/sprdpl

Simple Python Recursive-Descent Parsing Library

Primary LanguagePython

SPRDPL (Simple Python Recursive-Descent Parsing Library)

SPRDPL (pronounced "spur-DIPple") is a very simple framework for creating lexers and recursive descent parsers. It aims for brevity and readability, providing a reasonably-featured parser and lexer in about 500 lines of code (if whitespace and comments are excluded, just over 300 lines).

Features

  • Very simple, Pythonic code with pretty decent performance
  • Pretty-ish error messages (through ParseError.print)
  • Self-modifying parsers/lexers
  • Lazy parsing support for interactive use

Usage

Using sprdpl looks a little something like this:

table = {
    'PLUS':       r'\+',
    'MINUS':      r'-',
    'TIMES':      r'\*',
    'DIVIDE':     r'/',
    'POWER':      r'\^',
    'NUMBER':     (r'[0-9]+(\.[0-9]*)?|\.[0-9]+',
        lambda t: t.copy(value=num_type(t.value))),
    'LPAREN':     r'\(',
    'RPAREN':     r'\)',
    'WHITESPACE': (r'[ \t\n]+', lambda t: None),
}
lexer = lex.Lexer(table)

rules = [
    ['atom', 'NUMBER', ('LPAREN expr RPAREN', lambda p: p[1])],
    ['factor', ('atom POWER factor', lambda p: p[0] ** p[2]),
        'atom', ('MINUS factor', lambda p: -p[1])],
    ['term', ('factor ((TIMES|DIVIDE) factor)*', reduce_binop)],
    ['expr', ('term ((PLUS|MINUS) term)*', reduce_binop)],
]
parser = parse.Parser(rules, 'expr')

result = parser.parse(lexer.input(line))

A very simple calculator example (from which this code is taken) is provided in example.py.

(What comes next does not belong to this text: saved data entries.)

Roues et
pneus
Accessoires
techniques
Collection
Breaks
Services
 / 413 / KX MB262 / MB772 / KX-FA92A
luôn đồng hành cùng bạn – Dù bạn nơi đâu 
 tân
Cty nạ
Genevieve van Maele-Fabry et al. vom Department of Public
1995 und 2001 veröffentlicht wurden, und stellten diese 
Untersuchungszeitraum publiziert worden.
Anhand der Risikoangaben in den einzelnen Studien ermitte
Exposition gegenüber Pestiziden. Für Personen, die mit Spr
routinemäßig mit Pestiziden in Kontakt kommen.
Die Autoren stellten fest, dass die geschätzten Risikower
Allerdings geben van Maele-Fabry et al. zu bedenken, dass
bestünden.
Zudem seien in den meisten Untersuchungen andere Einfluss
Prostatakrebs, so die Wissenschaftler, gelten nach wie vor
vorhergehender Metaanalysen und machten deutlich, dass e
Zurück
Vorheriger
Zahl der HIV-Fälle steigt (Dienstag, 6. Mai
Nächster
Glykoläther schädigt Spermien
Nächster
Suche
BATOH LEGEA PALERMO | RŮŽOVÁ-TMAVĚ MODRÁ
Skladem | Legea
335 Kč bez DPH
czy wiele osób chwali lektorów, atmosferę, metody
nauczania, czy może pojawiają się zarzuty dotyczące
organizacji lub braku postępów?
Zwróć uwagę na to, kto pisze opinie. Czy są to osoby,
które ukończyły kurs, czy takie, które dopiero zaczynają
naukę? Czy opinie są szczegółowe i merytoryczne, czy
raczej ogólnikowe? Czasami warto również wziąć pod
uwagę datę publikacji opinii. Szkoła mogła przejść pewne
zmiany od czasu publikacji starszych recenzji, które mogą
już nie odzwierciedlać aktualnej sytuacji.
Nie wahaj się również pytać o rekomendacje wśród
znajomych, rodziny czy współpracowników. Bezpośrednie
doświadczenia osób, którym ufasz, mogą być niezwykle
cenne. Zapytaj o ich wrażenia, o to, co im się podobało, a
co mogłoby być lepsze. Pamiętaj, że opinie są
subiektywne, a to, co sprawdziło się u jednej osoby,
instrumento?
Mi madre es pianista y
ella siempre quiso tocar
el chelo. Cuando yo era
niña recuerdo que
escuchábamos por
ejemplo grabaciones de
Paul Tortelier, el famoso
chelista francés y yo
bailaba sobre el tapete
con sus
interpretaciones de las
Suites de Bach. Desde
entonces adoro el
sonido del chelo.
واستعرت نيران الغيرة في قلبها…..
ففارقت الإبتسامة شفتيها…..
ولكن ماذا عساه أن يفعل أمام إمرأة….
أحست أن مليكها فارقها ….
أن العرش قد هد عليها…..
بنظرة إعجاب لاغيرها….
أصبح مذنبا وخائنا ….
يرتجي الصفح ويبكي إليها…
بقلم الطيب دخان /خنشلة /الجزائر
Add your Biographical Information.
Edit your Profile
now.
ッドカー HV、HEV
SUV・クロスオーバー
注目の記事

The lexer is constructed with a list of token name/regular expression pairs, specified with Python's regex syntax. A transformation function can optionally be provided, allowing the token to hold any Python value (like the NUMBER example above).

The parser works by translating an EBNF-like grammar directly into a recursive descent parser.

More documentation coming soon (maybe).

Handling ambiguity

Haha, that's a good one! Right now, in the interests of laziness/simplicity, there are basically no sanity checks on the soundness of your grammar (or the soundness of this library). You get what you pay for I guess.

Ambiguity is handled more-or-less on a greedy basis, like a recursive descent parser would: each of the possibilities in an alternation (i.e. rule_1 | rule_2) are tried in series, with backtracking in case the rule didn't parse. Right now the lexer/parser keep all input in memory to support infinite backtracking.

Speed

There's no solid benchmarks at the moment. There are only a few known uses of this library, all written by me.

The best example of a reasonably complicated parser right now is my semi-dormant programming language Mutagen. As a small anecdotal data point it was faster when it originally replaced PLY for the aforementioned Mutagen parser. I don't remember how much faster, sorry.